蘇晚沒能考上清北,去了省內最好的學校,而劉雅在山區待了幾年,再次回到榕城時,完全變了個人。
她手術恢複得不好,又辍了學,在農村什麽都做不了,家裏只能謊報她的年齡,給她安排相親。
失敗很多次後,家裏人意識到劉雅已經毫無希望了,便開始哄騙她,讓她跟村裏拉.皮.條的走。

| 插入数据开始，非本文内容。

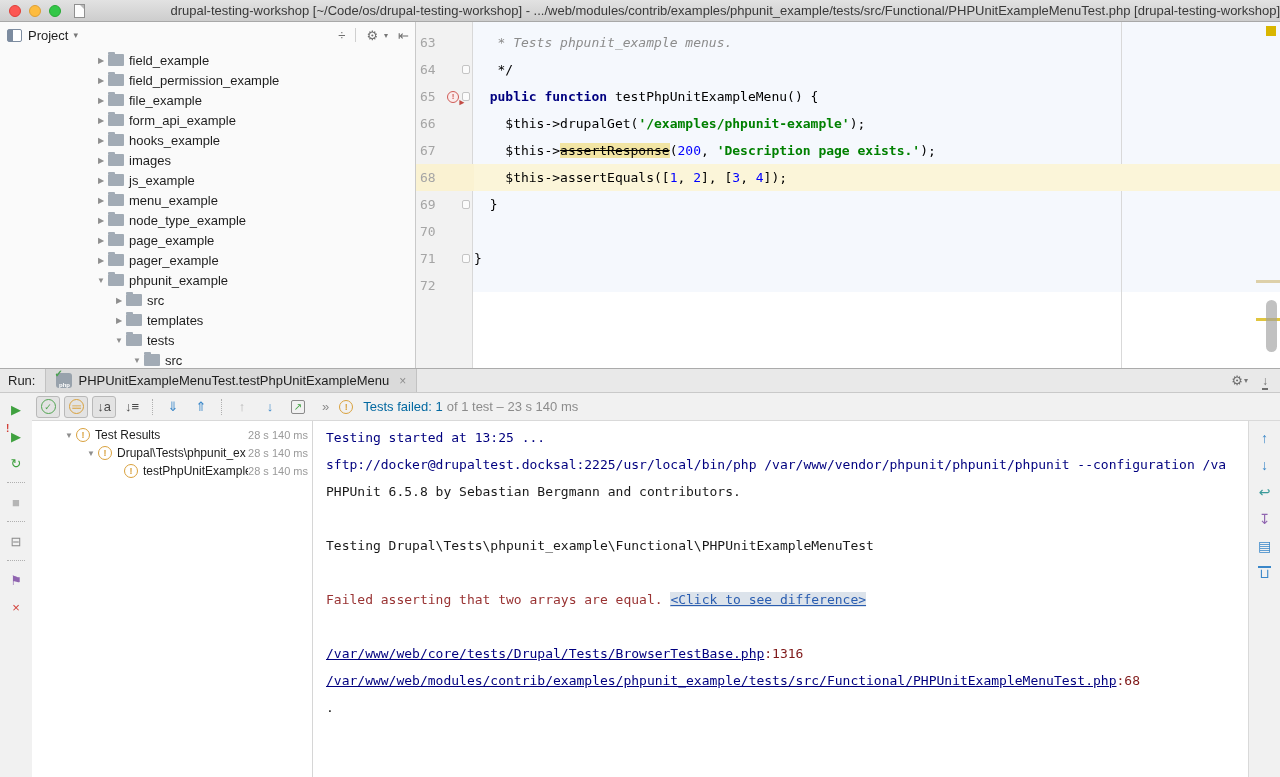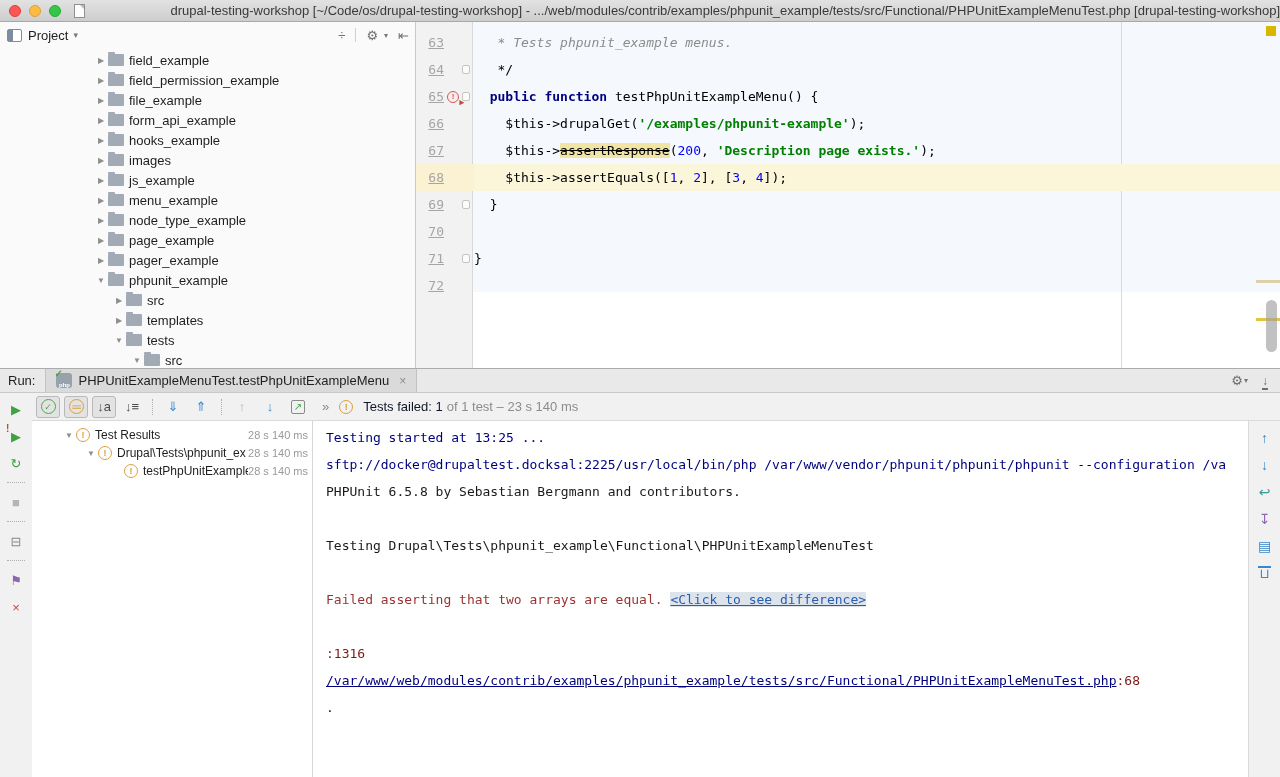--- a/index.html
+++ b/index.html
@@ -48,7 +48,7 @@
   .code-lines { position:absolute; left:0; top:7px; right:0; }
   .code-row { height:27px; display:flex; align-items:center; }
   .code-row .gut { width:58px; flex:none; height:100%; display:flex; align-items:center; position:relative; }
-  .code-row .lnum { width:24px; text-align:right; margin-left:4px; color:#a5a5a5; font-size:13px; font-family:"DejaVu Sans Mono", monospace;text-decoration:underline; }
+  .code-row .lnum { width:24px; text-align:left; margin-left:4px; color:#a5a5a5; font-size:13px; font-family:"DejaVu Sans Mono", monospace; }
   .fail-gutter-icon { width:12px; height:12px; border:1.5px solid #cf5b56; border-radius:50%; color:#cf5b56; font-size:8px; font-weight:bold; text-align:center; line-height:9px; margin-left:3px; position:relative; background:#fbecec; }
   .fail-gutter-icon::after { content:"▸"; position:absolute; right:-6px; bottom:-5px; color:#c34b44; font-size:9px; }
   .fold-mark { position:absolute; right:4px; width:8px; height:9px; border:1px solid #c4c4c4; border-radius:2px; background:#fbfbfb; }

農村裏結婚很花錢,家裏還有好幾個哥哥沒結婚,能賺一點是一點。
就這樣渾渾噩噩過了幾年,劉雅病了。
“去找你姐借錢吧,你和她關系最好了,她現在在蘇家不是很有錢嗎?”
事實上,蘇晚上大學時的生活費都是她打工賺的。
蘇家給她繳了學費,如果不是蘇晚開口讨要,他們總是“忘記”給她打另外的生活費。
但即便如此,她還是用獎學金給劉雅交了住院的錢,又從朋友那裏借了一些湊來給劉雅治病。
如果還是不夠,就只能管蘇星珩要了。
劉雅之所以會變成這樣,和蘇星珩脫不開關系啊。
但她不知道,在她做出這個決定之前,劉雅已經給蘇星珩打電話了。
她并沒有從蘇星珩那裏讨要什麽,她只求蘇星珩能來見她一面。
“好啊,畢竟我們曾經是朋友啊。”蘇星珩笑着答應道。
打完電話之後,劉雅爬到了醫院的樓頂,翻過護欄墜落下去。